Among the entries below, how many lines hold "para"? Reply with the number only.

*** DATA RECORDS Section Begins ***

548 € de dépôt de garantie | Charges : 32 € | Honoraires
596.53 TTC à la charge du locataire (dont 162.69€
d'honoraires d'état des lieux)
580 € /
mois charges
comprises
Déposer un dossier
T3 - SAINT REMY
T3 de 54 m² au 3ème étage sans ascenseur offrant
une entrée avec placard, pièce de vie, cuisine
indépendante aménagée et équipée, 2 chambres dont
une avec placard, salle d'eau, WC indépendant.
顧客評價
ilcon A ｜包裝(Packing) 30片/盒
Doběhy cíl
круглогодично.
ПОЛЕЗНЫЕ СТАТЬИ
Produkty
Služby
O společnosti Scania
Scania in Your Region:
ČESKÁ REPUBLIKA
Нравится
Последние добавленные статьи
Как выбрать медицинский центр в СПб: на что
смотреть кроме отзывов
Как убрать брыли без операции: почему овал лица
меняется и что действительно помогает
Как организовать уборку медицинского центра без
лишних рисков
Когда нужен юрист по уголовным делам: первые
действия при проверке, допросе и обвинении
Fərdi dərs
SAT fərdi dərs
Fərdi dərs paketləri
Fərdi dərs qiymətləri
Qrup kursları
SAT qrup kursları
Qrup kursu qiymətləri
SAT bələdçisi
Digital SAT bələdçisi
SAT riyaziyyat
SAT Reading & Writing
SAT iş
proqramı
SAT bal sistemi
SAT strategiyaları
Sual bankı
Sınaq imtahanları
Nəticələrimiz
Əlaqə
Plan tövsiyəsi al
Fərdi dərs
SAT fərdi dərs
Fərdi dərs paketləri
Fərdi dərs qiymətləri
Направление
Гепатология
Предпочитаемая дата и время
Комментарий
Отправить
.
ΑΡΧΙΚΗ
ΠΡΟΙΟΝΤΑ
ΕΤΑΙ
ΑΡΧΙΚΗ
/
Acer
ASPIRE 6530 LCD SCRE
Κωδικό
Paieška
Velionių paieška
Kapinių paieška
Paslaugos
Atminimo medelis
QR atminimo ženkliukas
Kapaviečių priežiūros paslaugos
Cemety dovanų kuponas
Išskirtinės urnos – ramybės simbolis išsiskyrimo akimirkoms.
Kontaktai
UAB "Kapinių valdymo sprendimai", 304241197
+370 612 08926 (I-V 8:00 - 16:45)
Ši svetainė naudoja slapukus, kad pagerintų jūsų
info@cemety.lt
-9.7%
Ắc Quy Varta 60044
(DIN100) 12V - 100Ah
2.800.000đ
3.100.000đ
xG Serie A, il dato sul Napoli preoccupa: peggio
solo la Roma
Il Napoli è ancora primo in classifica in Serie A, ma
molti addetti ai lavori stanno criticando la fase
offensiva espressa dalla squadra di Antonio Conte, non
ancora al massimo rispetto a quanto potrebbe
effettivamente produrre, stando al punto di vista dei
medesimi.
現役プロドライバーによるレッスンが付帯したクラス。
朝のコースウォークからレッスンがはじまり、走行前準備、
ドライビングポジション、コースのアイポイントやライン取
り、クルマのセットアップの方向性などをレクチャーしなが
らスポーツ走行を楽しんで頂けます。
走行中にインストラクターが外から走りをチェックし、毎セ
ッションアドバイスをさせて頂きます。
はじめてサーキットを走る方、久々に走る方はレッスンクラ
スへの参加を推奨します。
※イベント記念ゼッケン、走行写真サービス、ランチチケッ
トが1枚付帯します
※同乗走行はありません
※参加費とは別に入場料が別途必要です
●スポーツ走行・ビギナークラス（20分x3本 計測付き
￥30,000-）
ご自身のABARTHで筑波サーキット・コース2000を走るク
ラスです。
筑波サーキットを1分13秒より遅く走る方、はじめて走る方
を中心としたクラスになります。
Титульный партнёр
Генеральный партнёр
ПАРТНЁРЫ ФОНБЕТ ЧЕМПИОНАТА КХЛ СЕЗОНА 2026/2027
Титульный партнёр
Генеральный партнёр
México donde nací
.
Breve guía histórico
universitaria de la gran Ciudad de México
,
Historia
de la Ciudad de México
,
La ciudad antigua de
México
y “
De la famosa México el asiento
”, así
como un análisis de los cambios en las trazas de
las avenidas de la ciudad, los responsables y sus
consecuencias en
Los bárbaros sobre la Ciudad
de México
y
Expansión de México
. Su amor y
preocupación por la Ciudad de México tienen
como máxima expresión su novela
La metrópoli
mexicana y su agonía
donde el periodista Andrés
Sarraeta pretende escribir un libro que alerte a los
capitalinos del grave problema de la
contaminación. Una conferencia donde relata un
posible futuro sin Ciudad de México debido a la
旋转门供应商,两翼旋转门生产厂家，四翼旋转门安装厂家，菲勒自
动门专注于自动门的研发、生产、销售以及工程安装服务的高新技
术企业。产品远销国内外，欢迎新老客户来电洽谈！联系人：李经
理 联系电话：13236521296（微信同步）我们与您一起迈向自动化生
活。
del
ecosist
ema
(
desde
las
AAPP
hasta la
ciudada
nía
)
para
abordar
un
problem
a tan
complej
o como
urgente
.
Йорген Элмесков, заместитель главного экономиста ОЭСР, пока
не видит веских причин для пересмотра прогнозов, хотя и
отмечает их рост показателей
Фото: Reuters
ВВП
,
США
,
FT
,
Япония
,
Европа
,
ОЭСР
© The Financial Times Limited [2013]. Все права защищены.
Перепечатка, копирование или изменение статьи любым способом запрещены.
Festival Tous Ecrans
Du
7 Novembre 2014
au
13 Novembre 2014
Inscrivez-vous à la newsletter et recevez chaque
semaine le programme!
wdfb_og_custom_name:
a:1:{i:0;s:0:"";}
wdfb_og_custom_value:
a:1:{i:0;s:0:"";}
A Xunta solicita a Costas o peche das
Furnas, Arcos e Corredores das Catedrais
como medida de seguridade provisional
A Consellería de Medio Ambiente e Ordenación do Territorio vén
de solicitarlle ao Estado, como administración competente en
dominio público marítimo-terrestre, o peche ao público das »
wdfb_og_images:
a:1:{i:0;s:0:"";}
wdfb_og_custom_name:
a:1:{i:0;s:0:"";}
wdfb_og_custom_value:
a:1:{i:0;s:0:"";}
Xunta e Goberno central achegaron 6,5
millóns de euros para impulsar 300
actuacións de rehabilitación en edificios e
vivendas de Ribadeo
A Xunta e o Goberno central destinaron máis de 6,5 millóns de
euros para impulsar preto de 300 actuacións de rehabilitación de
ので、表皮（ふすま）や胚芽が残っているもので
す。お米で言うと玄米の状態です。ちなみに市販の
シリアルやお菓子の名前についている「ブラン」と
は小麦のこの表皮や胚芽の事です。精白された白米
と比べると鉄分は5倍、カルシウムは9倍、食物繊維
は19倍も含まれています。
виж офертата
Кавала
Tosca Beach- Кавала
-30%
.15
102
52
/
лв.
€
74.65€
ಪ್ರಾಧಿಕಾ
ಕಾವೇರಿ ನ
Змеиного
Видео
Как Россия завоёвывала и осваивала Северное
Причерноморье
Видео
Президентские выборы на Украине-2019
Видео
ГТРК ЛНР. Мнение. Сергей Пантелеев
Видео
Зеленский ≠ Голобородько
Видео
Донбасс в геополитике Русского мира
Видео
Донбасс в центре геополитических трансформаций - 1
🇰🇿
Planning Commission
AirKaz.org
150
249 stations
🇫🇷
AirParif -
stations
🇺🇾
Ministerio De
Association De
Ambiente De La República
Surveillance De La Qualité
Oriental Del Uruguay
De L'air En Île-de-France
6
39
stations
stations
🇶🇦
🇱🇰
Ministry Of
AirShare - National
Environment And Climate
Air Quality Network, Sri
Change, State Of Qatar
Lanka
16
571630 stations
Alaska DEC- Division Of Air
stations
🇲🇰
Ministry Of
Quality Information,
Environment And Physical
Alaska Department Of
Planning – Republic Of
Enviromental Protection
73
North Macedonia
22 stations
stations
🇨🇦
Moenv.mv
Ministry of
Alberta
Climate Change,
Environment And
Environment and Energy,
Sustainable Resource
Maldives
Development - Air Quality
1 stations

*** DATA RECORDS Section Ends ***

■ **WRITTEN RESPONSE**
3